David Hunter (right) poses on holiday with wife Janice (centre) and their daughter Lesley (left)
Yesterday, tender love letters emerged that show the devotion of a British pensioner to the wife he is accused of murdering.
The Daily Mail saw the last anniversary cards the couple wrote to each other months before Mrs Hunter’s death, in Paphos, on December 18.
They prove the family’s insistence Mr Hunter was deeply in love with his wife and would never do anything to harm her.
On the envelope of his card, the retired miner wrote: ‘When I look up and see you, my world is filled with pleasure.
‘Through all the years we’ve shared, you have been my greatest treasure.’
Inside, another poem he penned reads: ‘I love you today as I have from the start, and I’ll love you forever with all of my heart.’
In a message to her husband, Mrs Hunter writes: ‘Another year for being with the best husband in the world.
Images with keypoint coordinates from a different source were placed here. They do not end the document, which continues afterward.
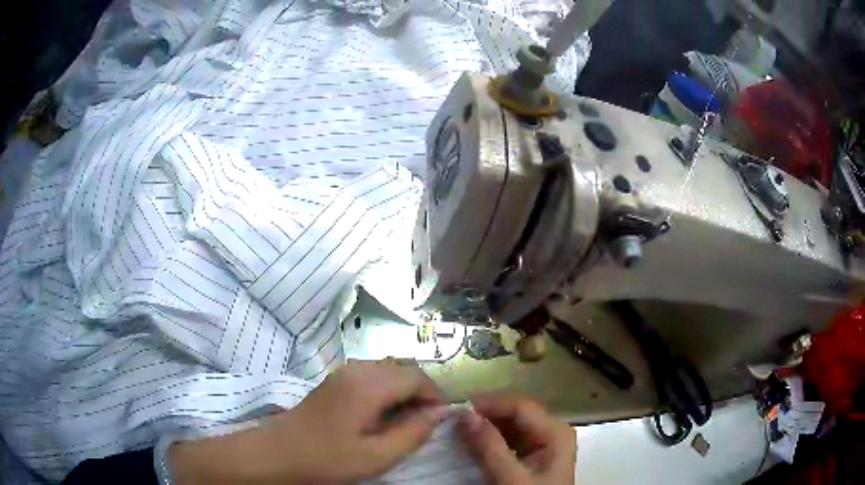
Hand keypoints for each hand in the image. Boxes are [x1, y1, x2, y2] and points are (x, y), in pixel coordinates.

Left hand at [169, 360, 444, 483]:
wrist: (278, 453)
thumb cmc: (327, 459)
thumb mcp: (376, 456)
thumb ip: (412, 432)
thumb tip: (439, 413)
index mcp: (368, 385)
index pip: (417, 376)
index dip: (434, 395)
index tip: (437, 420)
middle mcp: (357, 369)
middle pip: (404, 368)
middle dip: (421, 392)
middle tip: (421, 423)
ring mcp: (343, 372)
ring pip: (389, 370)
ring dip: (404, 390)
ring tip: (403, 421)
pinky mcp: (335, 380)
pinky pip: (372, 375)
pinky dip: (387, 390)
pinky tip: (380, 415)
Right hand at [457, 392, 575, 484]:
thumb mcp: (509, 478)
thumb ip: (489, 446)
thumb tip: (465, 414)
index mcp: (555, 432)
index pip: (520, 406)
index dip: (489, 403)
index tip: (457, 407)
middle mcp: (552, 430)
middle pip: (516, 412)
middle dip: (486, 412)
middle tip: (454, 417)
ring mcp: (543, 442)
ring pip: (511, 424)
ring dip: (486, 424)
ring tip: (459, 426)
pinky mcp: (532, 454)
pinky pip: (510, 438)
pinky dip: (490, 437)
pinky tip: (473, 440)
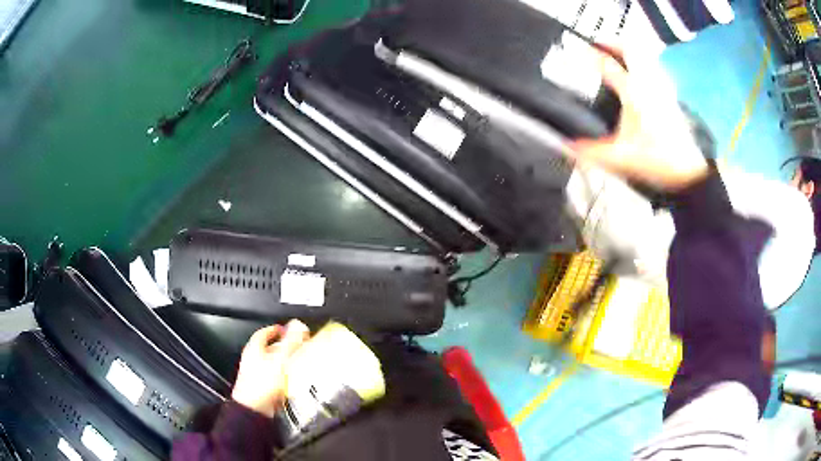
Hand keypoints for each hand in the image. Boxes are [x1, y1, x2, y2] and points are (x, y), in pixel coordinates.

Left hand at [231, 320, 310, 416]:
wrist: (254, 410)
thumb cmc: (261, 384)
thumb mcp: (279, 359)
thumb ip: (290, 342)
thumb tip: (298, 325)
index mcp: (254, 349)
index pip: (264, 333)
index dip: (276, 330)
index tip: (286, 329)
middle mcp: (253, 361)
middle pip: (270, 349)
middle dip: (285, 347)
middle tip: (298, 346)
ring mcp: (258, 375)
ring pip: (274, 364)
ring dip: (286, 363)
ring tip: (300, 363)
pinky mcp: (264, 389)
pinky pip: (276, 379)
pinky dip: (286, 377)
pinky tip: (295, 381)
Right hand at [571, 45, 708, 189]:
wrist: (690, 172)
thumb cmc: (658, 160)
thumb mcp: (621, 158)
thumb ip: (592, 151)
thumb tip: (567, 146)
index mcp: (633, 93)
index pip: (608, 65)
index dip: (592, 56)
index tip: (580, 52)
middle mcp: (648, 84)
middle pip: (630, 50)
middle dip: (612, 44)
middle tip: (599, 46)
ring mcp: (662, 88)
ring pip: (645, 58)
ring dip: (629, 53)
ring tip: (617, 58)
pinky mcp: (671, 98)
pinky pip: (654, 71)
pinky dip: (643, 66)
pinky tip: (639, 78)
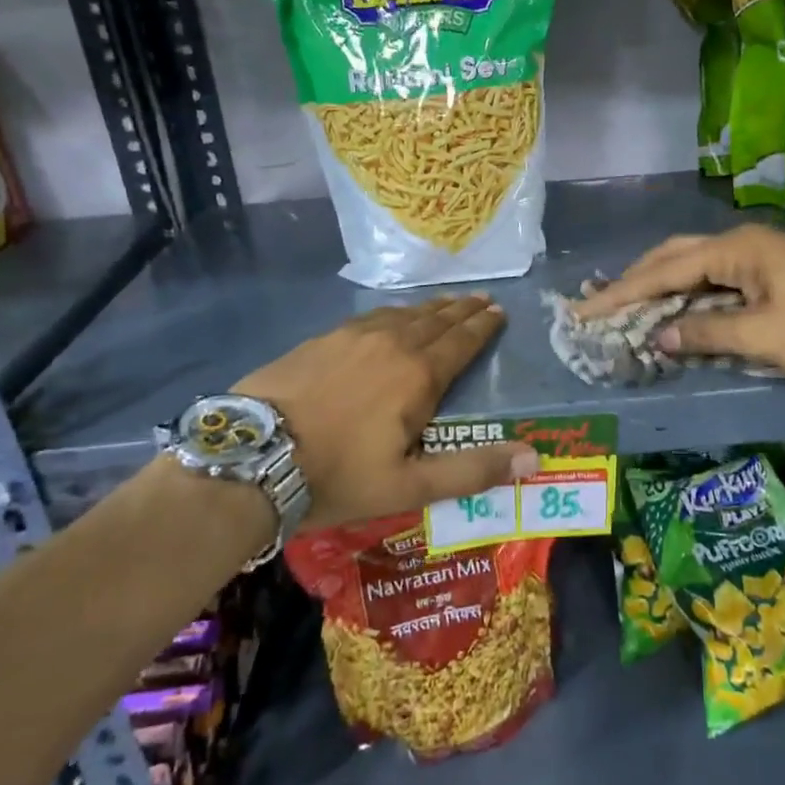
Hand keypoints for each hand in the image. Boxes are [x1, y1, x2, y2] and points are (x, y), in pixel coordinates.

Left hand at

Love you forever, Janice xxx.’
Tear-jerking letters exchanged by the pair proving their devotion were passed to the Daily Mail
He has since told his daughter, Lesley Cawthorne, 49, that his wife made her wishes to die clear and talked about it every day in the last six weeks of her life.
‘To begin with, he tried to dissuade her, then he said he would go with her,’ she said. ‘He loved her so much… I’m horrified they were so desperate they thought that dying together was the only way out.’
Lesley, who works in financial advice, has been appealing for the charge to be downgraded through UK-based law firm Justice Abroad.
Speaking to the Daily Mail last month, Mrs Cawthorne said she still supports her father despite what happened and the pair had been inseparable.
‘He always said that from the moment he saw her, he never looked at another woman,’ she said. ‘They laughed together, always had something to say to each other; they never left one another’s side.
‘Dad is a good man. He doesn’t deserve to die on his own in a foreign prison. He is so lonely. After 56 years with Mum, it’s like missing a limb.
Another moving letter from David to Janice says: ‘I love you today as I have from the start’
The loving daughter said her father has claimed Janice was ‘talking about it (ending her life) daily’.
‘To begin with, he tried to dissuade her, then he said he would go with her,’ she said.
‘He loved her so much. He has nightmares now when he can still hear her screaming in pain, and they had to deal with that on their own. I’m horrified they were so desperate they thought that dying together was the only way out.’
The tragic events came to light when Mr Hunter rang his little brother in the UK after Janice’s death to say he had taken an overdose of pills, and asking him to ‘look after Lesley’.
His brother contacted police in the UK, who in turn contacted Interpol and they helped arrange an emergency response in Cyprus.
The former colliery worker was rushed to hospital in Paphos, where he spent four days in intensive care before being transferred to a psychiatric hospital.
The Cypriot parliament is discussing whether to legalise euthanasia, a taboo subject among the majority Greek Orthodox community of the island.
But even prison guards have taken pity on Mr Hunter – who retired to the island from Northumberland with his wife – and privately told his daughter that they believe he should not be facing murder charges.
It comes after Cypriot prosecutors charged a British woman with making up a rape claim there.
The 21-year-old went from victim to accused after police coerced a ‘confession’, but she was acquitted this year after pressure from the UK media.